Good morning this is Randy Harp. I want to welcome you to the 2010 second quarter earnings conference call for Pre-Paid Legal Services Inc. Joining me here at the home office is our chief financial officer, Steve Williamson.
Before we begin, I need like to remind everybody that the conference call will contain forward-looking statements, including our expectations of future results and future plans. Actual results might differ materially from those projected in any forward-looking statements. Additional information concerning risk factors that could cause the results to differ materially from these forward-looking statements are contained in our press release announcing the second quarter earnings as well as disclosures in our public reports on Forms 10-K, 10-Q and 8-K and any amendments thereto filed with the SEC and as always they’re available on the SEC Edgar website as well as our own website.

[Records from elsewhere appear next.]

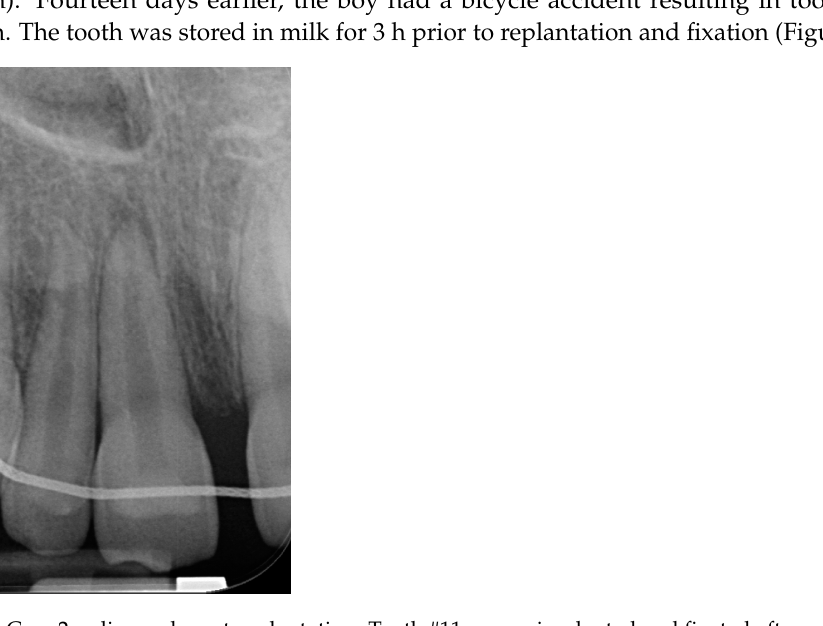
Figure 9. Case 2 radiograph post-replantation. Tooth #11 was re-implanted and fixated after evul- sion.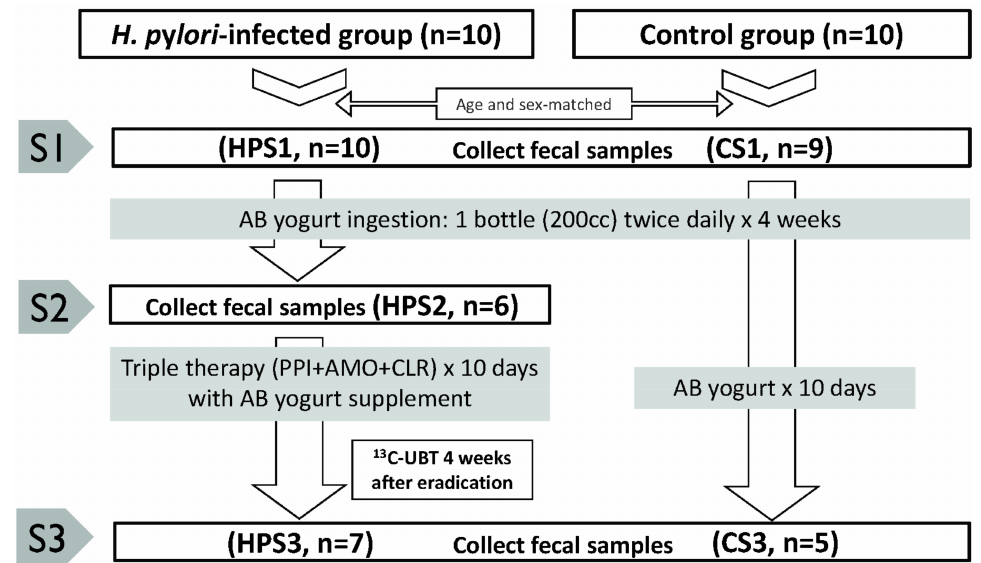
Figure 1. The numbers of subjects and fecal samples at enrollment, on the 4th week, and 4 weeks after triple eradication therapy. CS1: non- H. pylori infected controls at enrollment; CS3: non- H. pylori infected controls 4 weeks after yogurt ingestion; HPS1: H. pylori -infected children at enrollment; HPS2: H. pylori -infected children after 4 weeks of yogurt ingestion; HPS3: H. pylori -infected children 4 weeks after eradication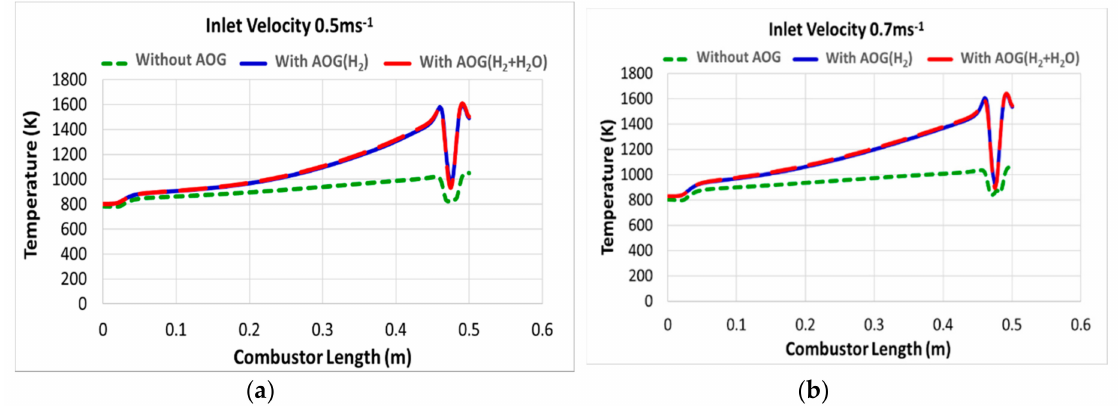
Figure 8. Line plots of temperature along the combustor length at ( a ) 0.5 m / s and ( b ) 0.7 m / s inlet velocity for all the three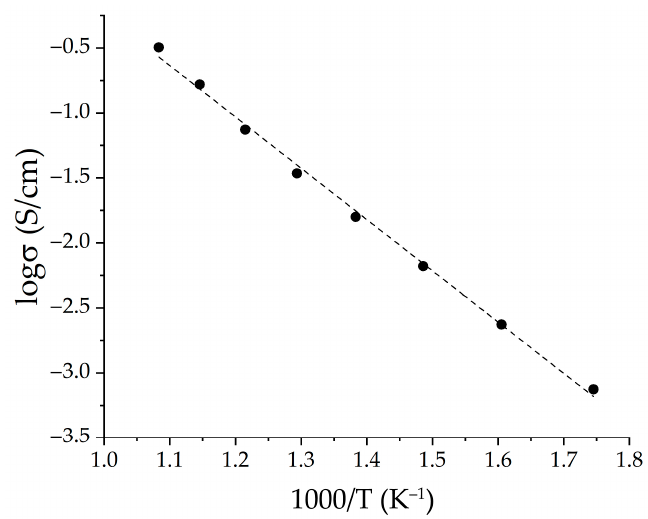
Figure 9. Arrhenius plot for NiO—SDC coating in the temperature range of 300–650 °C (the black markers indicate experimental values, and the dashed line is the result of linear approximation).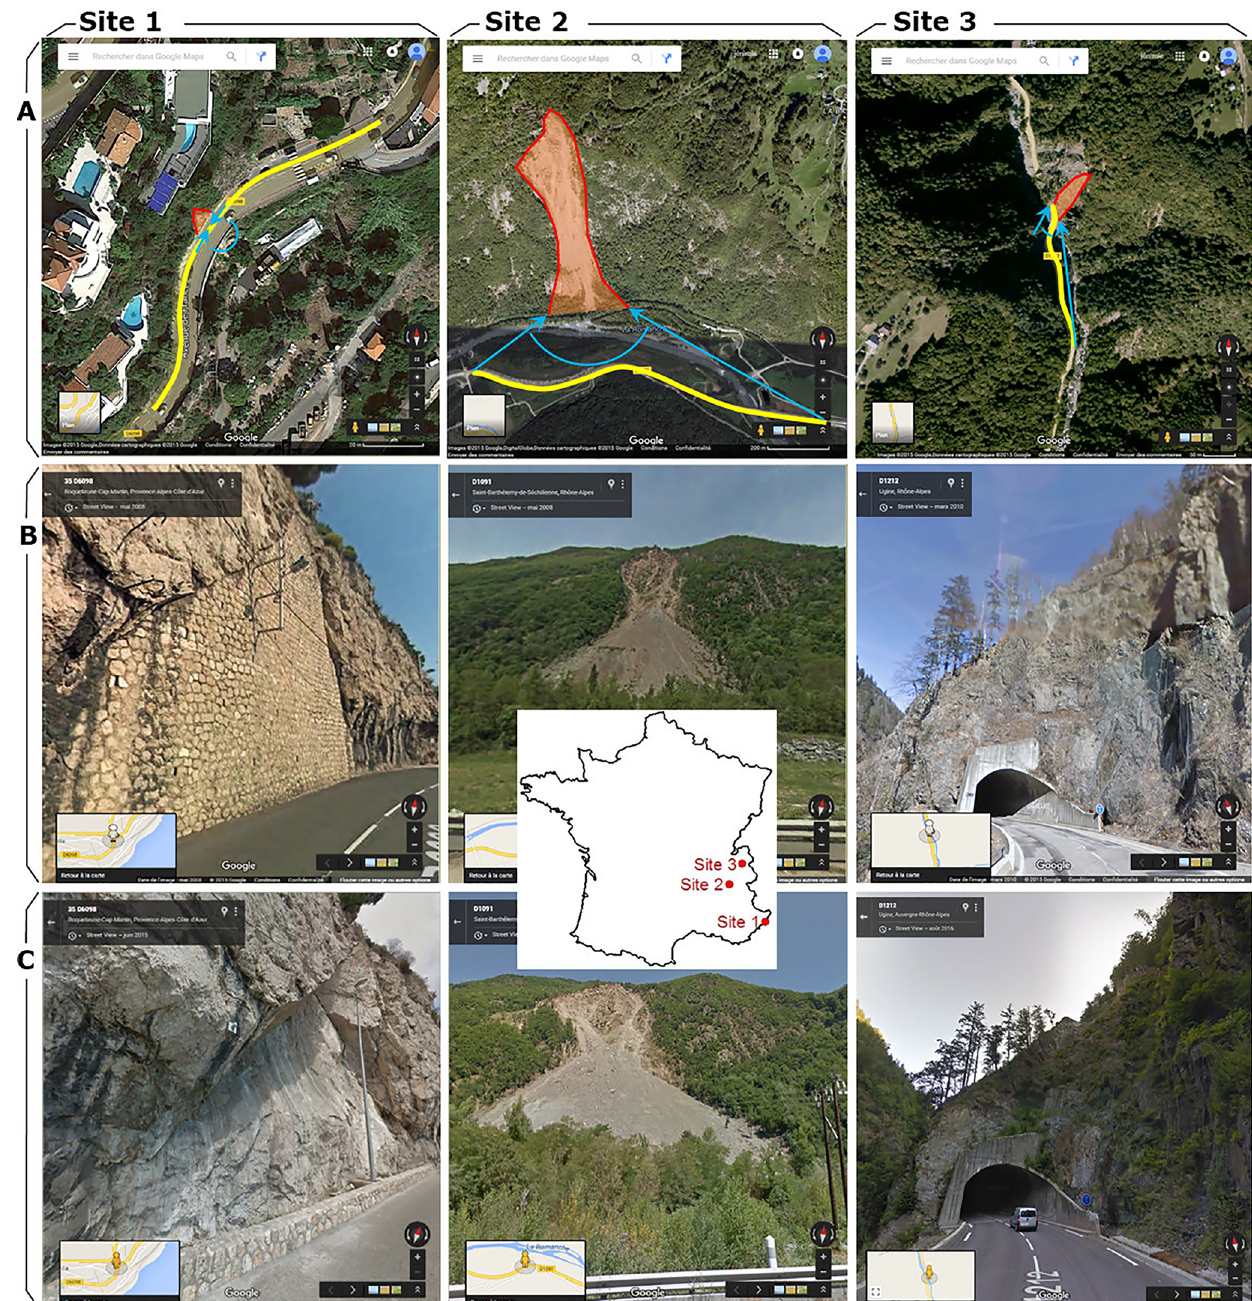
Figure 2. The three French sites (1: Basse Corniche; 2: Séchilienne; 3: Arly gorges). (a) Google Maps aerial view of the sites (in red) with the road path (yellow) used to take the GSV images of the scenes and the view angle (blue) of the images point of view around the sites. (b) First GSV of the sites. (c) Last GSV of the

My co-CEO, Mark Brown, is travelling today to British Columbia, but had passed on two very recent articles that were of interest to him and would be of interest to folks on this call and certainly pertain to the area that this company is focused on. One is dated July 12. The title is--and I’m just going to hit a few sentences from each of these articles--judges say litigants are increasingly going pro se, meaning that they represent themselves, and at their own peril. “A survey of nearly 1200 state trial judges around the country indicates that the weak economy has increased the number of litigants representing themselves in foreclosures, domestic relations, consumer issues, and non-foreclosure housing matters and the judges say litigants are doing a poor job as well as burdening courts already hurt by cutbacks. More than half the judges saw case filings increase in 2009, and 60% of them say fewer people are represented by counsel . The greatest increase is in foreclosures, followed by domestic relations, consumer cases, and other housing matters. The economic crisis has only exacerbated the problems in the courts says (inaudible). Self-representation is resulting in worse outcomes for litigants according to 62% of the judges. 78% of the judges say the increase in self-representation is hurting the courts, especially by slowing down the docket.”